Lo studio del World Weather Attribution
(Rinnovabili.it) – Tra fine agosto e metà settembre, i termometri di gran parte del Sudamerica hanno segnato temperature eccezionali con punte di 40°C alla fine dell’inverno australe. Dalle foreste del Brasile alle praterie dell’Argentina, passando per le terre alte della cordigliera andina, l’ondata di caldo prolungata e intensa ha fatto cadere centinaia di record. Non è stato un evento “normale”: in un mondo quasi 1,2°C più caldo rispetto al periodo pre-industriale, il cambiamento climatico antropico l’ha reso 100 volte più probabile.
Il ruolo del cambiamento climatico antropico
Lo afferma uno studio pubblicato dal World Weather Attribution, un team internazionale di scienziati del clima che si occupa di calcolare l’impatto del cambiamento climatico causato dall’uomo sugli eventi estremi, combinando i modelli climatici con le rilevazioni sul campo. Nel caso dell’ondata di caldo in Sudamerica, “l’evento sarebbe stato da 1,4 a 4,3 °C più freddo se gli esseri umani non avessero riscaldato il pianeta di bruciando combustibili fossili”.
La stima finale ha un grado di incertezza elevato, ma secondo gli scienziati la probabilità che un evento del genere accada oggi, rispetto a un Pianeta 1,2°C più freddo, “è aumentata di almeno 100 volte”. È l’effetto del cambiamento climatico antropico al netto di altri fattori non legati all’uomo. Lo studio mette in chiaro che il contributo di El Niño (ENSO), un fenomeno naturale che ha un impatto profondo sul clima globale e che sta contribuendo a rendere il 2023 l’anno più caldo di sempre, non ha amplificato in modo significativo l’ondata di caldo in Sudamerica. “Sebbene l’ENSO possa aver influenzato i modelli meteorologici su larga scala, il contributo diretto al caldo estremo è piccolo, rispetto al segnale del cambiamento climatico”, specificano gli scienziati.

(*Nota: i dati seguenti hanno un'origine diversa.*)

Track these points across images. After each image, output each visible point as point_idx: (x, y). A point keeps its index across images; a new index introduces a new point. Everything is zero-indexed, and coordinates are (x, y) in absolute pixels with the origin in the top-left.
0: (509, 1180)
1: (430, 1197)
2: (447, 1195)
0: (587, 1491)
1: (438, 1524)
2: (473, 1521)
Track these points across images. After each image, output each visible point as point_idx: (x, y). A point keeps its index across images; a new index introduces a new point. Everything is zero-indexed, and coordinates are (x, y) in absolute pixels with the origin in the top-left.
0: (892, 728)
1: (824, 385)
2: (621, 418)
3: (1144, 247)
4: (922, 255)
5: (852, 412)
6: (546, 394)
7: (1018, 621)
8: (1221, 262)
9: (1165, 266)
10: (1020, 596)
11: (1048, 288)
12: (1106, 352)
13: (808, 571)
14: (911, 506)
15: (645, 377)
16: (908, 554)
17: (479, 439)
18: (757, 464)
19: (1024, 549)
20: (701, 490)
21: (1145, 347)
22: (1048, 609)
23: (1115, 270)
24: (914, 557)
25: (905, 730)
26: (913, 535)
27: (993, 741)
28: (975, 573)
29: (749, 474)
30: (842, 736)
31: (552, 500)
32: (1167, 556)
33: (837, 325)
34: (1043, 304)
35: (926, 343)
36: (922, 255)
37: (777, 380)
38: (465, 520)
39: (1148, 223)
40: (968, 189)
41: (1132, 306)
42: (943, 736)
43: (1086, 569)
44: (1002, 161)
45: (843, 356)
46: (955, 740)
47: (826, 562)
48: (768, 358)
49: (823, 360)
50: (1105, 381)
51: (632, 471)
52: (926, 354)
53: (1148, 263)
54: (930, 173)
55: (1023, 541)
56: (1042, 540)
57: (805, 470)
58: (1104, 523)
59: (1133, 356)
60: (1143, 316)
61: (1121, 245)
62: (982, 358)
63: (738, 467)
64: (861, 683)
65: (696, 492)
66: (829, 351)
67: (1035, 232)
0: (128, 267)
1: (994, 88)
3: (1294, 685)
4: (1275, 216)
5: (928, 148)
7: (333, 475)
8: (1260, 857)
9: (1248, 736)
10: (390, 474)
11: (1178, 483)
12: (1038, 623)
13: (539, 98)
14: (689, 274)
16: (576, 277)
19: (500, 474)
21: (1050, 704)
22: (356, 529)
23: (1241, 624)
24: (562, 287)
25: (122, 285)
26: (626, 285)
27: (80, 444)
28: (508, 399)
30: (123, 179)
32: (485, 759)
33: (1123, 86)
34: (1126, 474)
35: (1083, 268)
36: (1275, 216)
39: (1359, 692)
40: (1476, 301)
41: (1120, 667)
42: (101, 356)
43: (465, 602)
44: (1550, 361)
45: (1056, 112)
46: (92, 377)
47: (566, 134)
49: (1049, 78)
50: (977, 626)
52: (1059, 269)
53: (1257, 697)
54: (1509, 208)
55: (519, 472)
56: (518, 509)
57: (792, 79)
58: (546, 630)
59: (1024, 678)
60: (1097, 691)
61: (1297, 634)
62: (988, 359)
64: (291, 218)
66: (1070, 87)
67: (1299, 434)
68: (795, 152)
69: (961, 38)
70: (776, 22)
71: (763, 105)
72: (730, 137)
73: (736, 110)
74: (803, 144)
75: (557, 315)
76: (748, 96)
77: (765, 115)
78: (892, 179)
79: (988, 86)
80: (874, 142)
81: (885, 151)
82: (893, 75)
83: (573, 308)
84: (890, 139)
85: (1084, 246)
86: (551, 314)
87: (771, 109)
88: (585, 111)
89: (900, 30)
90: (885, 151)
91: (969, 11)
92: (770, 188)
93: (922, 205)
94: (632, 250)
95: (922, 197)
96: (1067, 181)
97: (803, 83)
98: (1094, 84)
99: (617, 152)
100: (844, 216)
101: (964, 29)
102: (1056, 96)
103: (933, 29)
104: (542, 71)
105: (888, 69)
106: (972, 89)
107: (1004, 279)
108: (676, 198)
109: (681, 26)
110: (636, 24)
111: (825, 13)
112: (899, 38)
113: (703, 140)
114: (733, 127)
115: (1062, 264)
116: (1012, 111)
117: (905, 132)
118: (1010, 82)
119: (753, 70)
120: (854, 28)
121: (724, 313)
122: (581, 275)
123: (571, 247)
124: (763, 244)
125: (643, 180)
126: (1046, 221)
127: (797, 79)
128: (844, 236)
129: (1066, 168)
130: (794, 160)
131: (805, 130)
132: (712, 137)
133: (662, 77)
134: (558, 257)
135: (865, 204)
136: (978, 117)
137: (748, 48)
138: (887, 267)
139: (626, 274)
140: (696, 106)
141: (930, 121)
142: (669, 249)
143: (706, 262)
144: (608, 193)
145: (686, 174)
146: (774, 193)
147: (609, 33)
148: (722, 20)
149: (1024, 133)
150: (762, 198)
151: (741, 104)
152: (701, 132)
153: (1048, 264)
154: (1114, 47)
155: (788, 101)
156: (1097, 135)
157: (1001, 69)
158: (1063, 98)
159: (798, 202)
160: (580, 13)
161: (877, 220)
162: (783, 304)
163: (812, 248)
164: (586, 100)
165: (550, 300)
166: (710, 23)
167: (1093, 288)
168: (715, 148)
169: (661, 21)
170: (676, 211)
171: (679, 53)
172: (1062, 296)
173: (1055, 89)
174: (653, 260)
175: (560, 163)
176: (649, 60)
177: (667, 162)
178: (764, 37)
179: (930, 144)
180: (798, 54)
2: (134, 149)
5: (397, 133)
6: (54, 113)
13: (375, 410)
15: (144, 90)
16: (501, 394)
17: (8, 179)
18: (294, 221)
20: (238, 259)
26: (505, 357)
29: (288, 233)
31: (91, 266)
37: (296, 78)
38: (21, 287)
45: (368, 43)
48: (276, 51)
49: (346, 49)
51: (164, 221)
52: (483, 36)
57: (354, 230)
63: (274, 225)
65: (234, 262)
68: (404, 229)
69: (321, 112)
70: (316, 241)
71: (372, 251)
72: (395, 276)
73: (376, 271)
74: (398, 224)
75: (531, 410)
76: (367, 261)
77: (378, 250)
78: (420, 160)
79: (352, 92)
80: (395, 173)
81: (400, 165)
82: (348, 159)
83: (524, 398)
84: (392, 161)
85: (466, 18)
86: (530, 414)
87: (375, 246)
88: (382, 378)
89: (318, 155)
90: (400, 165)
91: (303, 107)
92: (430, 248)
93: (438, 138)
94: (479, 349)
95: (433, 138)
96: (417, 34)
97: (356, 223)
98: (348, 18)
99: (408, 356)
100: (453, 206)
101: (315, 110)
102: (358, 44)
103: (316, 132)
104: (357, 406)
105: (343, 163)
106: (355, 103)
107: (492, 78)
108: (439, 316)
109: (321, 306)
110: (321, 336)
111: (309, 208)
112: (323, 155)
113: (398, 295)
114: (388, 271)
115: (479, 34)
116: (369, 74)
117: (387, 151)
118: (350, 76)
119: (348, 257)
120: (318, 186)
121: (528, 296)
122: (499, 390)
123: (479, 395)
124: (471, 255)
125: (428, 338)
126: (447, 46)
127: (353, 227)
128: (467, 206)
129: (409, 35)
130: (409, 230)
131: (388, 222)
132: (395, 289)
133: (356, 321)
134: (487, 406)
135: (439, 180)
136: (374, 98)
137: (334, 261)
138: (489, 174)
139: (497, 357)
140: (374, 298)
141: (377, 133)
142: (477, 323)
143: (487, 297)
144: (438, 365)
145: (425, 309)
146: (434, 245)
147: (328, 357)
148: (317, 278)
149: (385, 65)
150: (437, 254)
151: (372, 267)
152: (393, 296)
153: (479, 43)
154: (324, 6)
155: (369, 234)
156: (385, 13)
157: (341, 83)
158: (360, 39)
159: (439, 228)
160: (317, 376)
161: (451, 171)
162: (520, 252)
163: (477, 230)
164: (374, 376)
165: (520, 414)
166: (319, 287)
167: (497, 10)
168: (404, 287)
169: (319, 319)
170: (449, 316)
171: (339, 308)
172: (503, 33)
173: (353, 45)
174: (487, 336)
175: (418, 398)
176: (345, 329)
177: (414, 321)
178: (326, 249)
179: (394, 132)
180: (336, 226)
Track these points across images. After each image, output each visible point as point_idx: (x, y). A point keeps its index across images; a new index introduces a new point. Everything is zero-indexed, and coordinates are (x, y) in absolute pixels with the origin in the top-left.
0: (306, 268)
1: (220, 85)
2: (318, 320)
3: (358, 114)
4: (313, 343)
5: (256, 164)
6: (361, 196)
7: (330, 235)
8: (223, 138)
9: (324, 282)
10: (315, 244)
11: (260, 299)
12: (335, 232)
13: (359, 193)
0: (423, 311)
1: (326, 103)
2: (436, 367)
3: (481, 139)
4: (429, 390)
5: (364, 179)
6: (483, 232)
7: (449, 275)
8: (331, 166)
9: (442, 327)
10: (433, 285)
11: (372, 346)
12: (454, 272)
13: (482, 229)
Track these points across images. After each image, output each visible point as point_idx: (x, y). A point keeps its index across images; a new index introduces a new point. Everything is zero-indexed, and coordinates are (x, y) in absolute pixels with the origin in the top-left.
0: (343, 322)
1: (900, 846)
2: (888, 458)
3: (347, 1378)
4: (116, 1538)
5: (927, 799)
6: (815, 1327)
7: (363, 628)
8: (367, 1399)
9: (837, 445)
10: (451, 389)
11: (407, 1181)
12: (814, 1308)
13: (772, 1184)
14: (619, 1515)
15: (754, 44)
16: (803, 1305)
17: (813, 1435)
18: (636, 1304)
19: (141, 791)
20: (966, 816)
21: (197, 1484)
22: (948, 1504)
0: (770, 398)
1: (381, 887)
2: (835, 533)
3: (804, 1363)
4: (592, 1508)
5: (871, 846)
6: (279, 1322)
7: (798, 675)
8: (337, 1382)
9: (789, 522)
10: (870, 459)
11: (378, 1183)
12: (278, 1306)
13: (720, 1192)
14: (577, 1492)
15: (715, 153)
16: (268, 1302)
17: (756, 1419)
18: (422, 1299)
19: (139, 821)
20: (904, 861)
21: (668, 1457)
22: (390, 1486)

Nel clima attuale, un evento di questa portata ha un tempo di ritorno di una volta ogni 30 anni. E in futuro? Con l’aumento del riscaldamento globale, eventi come questo “diventeranno ancora più comuni e più caldi. Con temperature medie globali di 2°C superiori ai livelli preindustriali, un evento caldo come questo sarebbe circa 5 volte più probabile e da 1,1 a 1,6°C più caldo di oggi”, conclude lo studio.